## [Assignment]
Give again, exactly and only, the lines running from the one with "been able to" to the end of the material below; leave out pictures.

== Provided entries ==

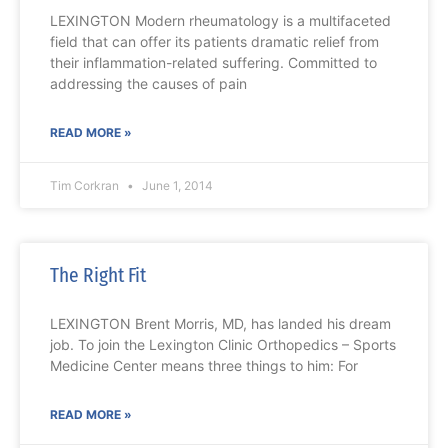
LEXINGTON Modern rheumatology is a multifaceted
field that can offer its patients dramatic relief from
their inflammation-related suffering. Committed to
addressing the causes of pain
READ MORE »
Tim Corkran
June 1, 2014
The Right Fit
LEXINGTON Brent Morris, MD, has landed his dream
job. To join the Lexington Clinic Orthopedics – Sports
Medicine Center means three things to him: For
READ MORE »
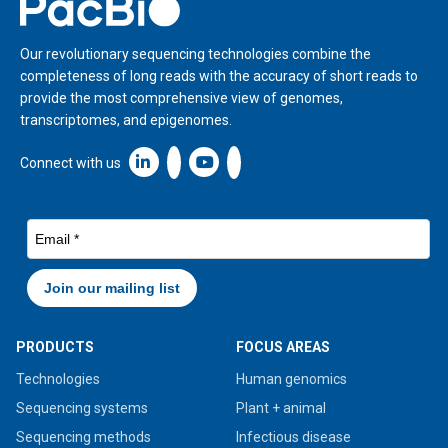
Home
Our revolutionary sequencing technologies combine the
completeness of long reads with the accuracy of short reads to
provide the most comprehensive view of genomes,
transcriptomes, and epigenomes.
Linkedin icon New Window
Connect with us
PRODUCTS
FOCUS AREAS
Technologies
Human genomics
Sequencing systems
Plant + animal
Sequencing methods
Infectious disease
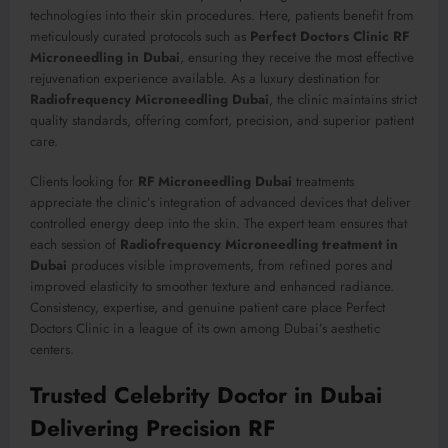
technologies into their skin procedures. Here, patients benefit from
meticulously curated protocols such as
Perfect Doctors Clinic RF
Microneedling in Dubai
, ensuring they receive the most effective
rejuvenation experience available. As a luxury destination for
Radiofrequency Microneedling Dubai
, the clinic maintains strict
quality standards, offering comfort, precision, and superior patient
care.
Clients looking for
RF Microneedling Dubai
treatments
appreciate the clinic’s integration of advanced devices that deliver
controlled energy deep into the skin. The expert team ensures that
each session of
Radiofrequency Microneedling treatment in
Dubai
produces visible improvements, from refined pores and
improved elasticity to smoother texture and enhanced radiance.
Consistency, expertise, and genuine patient care place Perfect
Doctors Clinic in a league of its own among Dubai’s aesthetic
centers.
Trusted Celebrity Doctor in Dubai
Delivering Precision RF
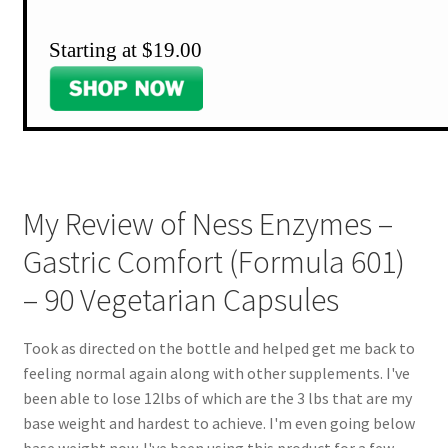
Starting at $19.00
My Review of Ness Enzymes –
Gastric Comfort (Formula 601)
– 90 Vegetarian Capsules
Took as directed on the bottle and helped get me back to
feeling normal again along with other supplements. I've
been able to lose 12lbs of which are the 3 lbs that are my
base weight and hardest to achieve. I'm even going below
base weight now. I've been using this product for a few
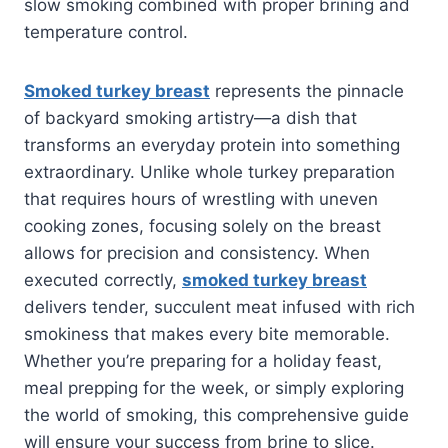
slow smoking combined with proper brining and
temperature control.
Smoked turkey breast
represents the pinnacle
of backyard smoking artistry—a dish that
transforms an everyday protein into something
extraordinary. Unlike whole turkey preparation
that requires hours of wrestling with uneven
cooking zones, focusing solely on the breast
allows for precision and consistency. When
executed correctly,
smoked turkey breast
delivers tender, succulent meat infused with rich
smokiness that makes every bite memorable.
Whether you’re preparing for a holiday feast,
meal prepping for the week, or simply exploring
the world of smoking, this comprehensive guide
will ensure your success from brine to slice.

===

## [Exercise response]
been able to lose 12lbs of which are the 3 lbs that are my
base weight and hardest to achieve. I'm even going below
base weight now. I've been using this product for a few
slow smoking combined with proper brining and
temperature control.
Smoked turkey breast
represents the pinnacle
of backyard smoking artistry—a dish that
transforms an everyday protein into something
extraordinary. Unlike whole turkey preparation
that requires hours of wrestling with uneven
cooking zones, focusing solely on the breast
allows for precision and consistency. When
executed correctly,
smoked turkey breast
delivers tender, succulent meat infused with rich
smokiness that makes every bite memorable.
Whether you’re preparing for a holiday feast,
meal prepping for the week, or simply exploring
the world of smoking, this comprehensive guide
will ensure your success from brine to slice.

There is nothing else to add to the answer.